The effect of MT treatment on the 30th day on the functional products of Dendrobium PLBs in histocultured seedlings is shown in Figure 7. The results showed that the polysaccharides, total flavonoids, and total phenols in PLBs of MT1, MT2, MT3, and MT4 treatments were significantly higher than those in CK treatment, by 54.09%, 97.07% and 62.65%. Moreover, the alkaloid content under the MT1 treatment was lower than that of the CK treatment by 17.50%. Conversely, under the MT2, MT3, and MT4 treatments, the total alkaloid content was notably higher than that of the CK treatment, with increases of 14.51%, 43.53%, and 26.03%, respectively.

4. Discussion

Dendrobium officinale is usually propagated by tissue culture using seeds and stems as explants [32]. The contents of medicinal components in protocorm tissues were similar to those of biennial wild Dendrobium [33]. The addition of MT can promote the development of the plant [14,17]. Under certain MT treatment concentrations, an appropriate increase in MT concentration is favorable to both the growth of fresh weight and the accumulation of dry matter in plants. This trial investigated the effects of melatonin on the tissue growth of D. officinale PLB tissue culture seedlings within the period of the 25th to 45th day, using a concentration gradient ranging from 0 to 100 μM. The results indicated that by day 45, 75 µM of MT was optimal for the proliferation and differentiation of PLBs, which easily resulted in a green color, with more white fluffy stout plants. However, the 100 µM MT treatment inhibited differentiation to a certain extent, and the change became more pronounced than that caused by the day of incubation. This is confirmed by Khan et al. [34], who showed that 600 µM of MT had the highest rate of induction for adventitious roots of Withania somnifera L. It was observed that lower concentrations of MT promoted callus proliferation, while higher concentrations inhibited plant tissue differentiation [35,36]. Similar results were reported in other plants like Zoysia matrella [37], Prunella valgaris [38], Scutellaria Dianthus [39], and Festuca ovina L [40]. Moreover, the increase in the production of fine white flocculent around the embryoid body healing tissues of these protocorms was synchronized with the proliferation of each biomass, which suggests that white flocculent is an important sign of the growth and development process of protocorms.

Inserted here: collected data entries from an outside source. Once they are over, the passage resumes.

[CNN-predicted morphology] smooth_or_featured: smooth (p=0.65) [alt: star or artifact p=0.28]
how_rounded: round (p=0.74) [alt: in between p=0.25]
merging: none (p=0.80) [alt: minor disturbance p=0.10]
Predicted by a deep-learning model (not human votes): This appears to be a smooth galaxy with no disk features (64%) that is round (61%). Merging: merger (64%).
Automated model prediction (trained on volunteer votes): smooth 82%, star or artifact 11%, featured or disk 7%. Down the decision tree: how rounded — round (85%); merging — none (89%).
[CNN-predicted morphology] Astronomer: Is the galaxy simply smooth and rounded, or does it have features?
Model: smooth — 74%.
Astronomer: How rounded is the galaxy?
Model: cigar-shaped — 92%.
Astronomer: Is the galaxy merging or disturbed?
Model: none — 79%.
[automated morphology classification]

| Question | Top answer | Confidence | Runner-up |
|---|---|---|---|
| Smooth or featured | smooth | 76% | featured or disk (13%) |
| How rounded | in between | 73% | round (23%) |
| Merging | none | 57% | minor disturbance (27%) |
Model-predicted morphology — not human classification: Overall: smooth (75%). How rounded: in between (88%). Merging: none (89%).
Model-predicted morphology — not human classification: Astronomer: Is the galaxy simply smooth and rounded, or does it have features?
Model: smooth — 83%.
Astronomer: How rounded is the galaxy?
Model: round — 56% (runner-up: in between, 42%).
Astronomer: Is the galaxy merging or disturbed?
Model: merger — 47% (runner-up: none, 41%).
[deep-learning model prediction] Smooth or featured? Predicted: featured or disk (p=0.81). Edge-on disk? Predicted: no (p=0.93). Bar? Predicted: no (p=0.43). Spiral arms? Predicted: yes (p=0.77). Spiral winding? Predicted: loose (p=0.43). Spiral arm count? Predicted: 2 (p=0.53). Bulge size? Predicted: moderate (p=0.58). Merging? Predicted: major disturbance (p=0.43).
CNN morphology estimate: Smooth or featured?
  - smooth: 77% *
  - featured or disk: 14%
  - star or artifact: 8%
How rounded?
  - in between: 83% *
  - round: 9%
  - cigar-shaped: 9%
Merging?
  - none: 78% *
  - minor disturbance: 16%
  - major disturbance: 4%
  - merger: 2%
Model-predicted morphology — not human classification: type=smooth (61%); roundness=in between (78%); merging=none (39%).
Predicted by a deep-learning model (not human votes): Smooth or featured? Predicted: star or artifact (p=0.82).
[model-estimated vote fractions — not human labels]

Between the 25th and 35th day, there is a notable increase in the abundance of white hairs on the surface of D. officinale. The increase in white hairs is indicative of growth progression. Excluding the influence of days on the tissue-cultured seedlings of D. officinale PLBs, seedlings from the 30th day, representing a positive growth phase, were selected for the determination of physiological indicators and medicinal component content. The photosynthetic pigments in plants are mainly chlorophyll and carotenoids [41]. OU et al. [42] reported that exogenous spraying of MT effectively increased the chlorophyll content in Sapotaceae seedlings. In our present study, the treatment with 100 µM MT exhibited the best effect on chlorophyll content, while the treatment with 75 µM MT had the greatest effect on photosynthetic efficiency and carotenoids. Compared with the control, the content of photosynthetic pigment in MT treatment was generally increased. Similar studies have shown that 0.125 µM MT soaking treatment delayed the color degradation of Rambutan [43], indirectly indicating that MT could increase the photosynthetic pigment content in fruit peel and delay fruit senescence. Wang et al. [44] reported similar results in grape leaves, and Ahmad et al. [45] in wheat. It can be concluded that the addition of MT promotes the synthesis of photosynthetic pigments.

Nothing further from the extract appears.